[ofiwg] help analyzing ring buffer implementation

Thu Sep 21 16:10:51 PDT 2017

On Thu, Sep 21, 2017 at 10:54:21PM +0000, Hefty, Sean wrote:

> For reference, the ring buffer is written to allow simultaneous
> access reading and writing to the ring buffer.  Serialization of
> readers and writers is left up to the caller.

reading from memory being written to by another CPU without locking
must go through stdatomic.

The problem with the code as written is this:

        pthread_spin_lock(&my_ringbuf_ptr->wlock);
        ofi_rbwrite(&my_ringbuf_ptr->ringbuf, &data,
		sizeof(int));
        ofi_rbcommit(&my_ringbuf_ptr->ringbuf);
        pthread_spin_unlock(&my_ringbuf_ptr->wlock);

To work properly the store to rb->wcnt must be observed after the
writes in rbwrite.

The spin lock does not guarentee this, it only guarentees that another
thread that also grabs the lock will see the above happen atomically.
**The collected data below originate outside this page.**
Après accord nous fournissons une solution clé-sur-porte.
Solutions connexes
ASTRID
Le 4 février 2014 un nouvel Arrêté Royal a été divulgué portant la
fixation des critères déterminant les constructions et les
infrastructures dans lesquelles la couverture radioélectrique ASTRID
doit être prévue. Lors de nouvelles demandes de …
In other words on the read side, we have:

//        pthread_spin_lock(&my_ringbuf_ptr->wlock);
        empty = ofi_rbempty(&my_ringbuf_ptr->ringbuf);
//        pthread_spin_unlock(&my_ringbuf_ptr->wlock);

And, as written, it is allowed for this CPU to observe rb->wcnt being
updated before ofi_rbwrite has happened, and this would be a
malfunction.

You must either wrap all reads and writes in a lock to gain
serialization, or you must use stdatomic for the store and load sides
of the cnt values with an appropriate strength ordering mode.

I'm not sure what you 'fastlock' is these days, but it should also be
expressed in terms of stdatomic, see how I reworked the similar code
in rdma-core.

Jason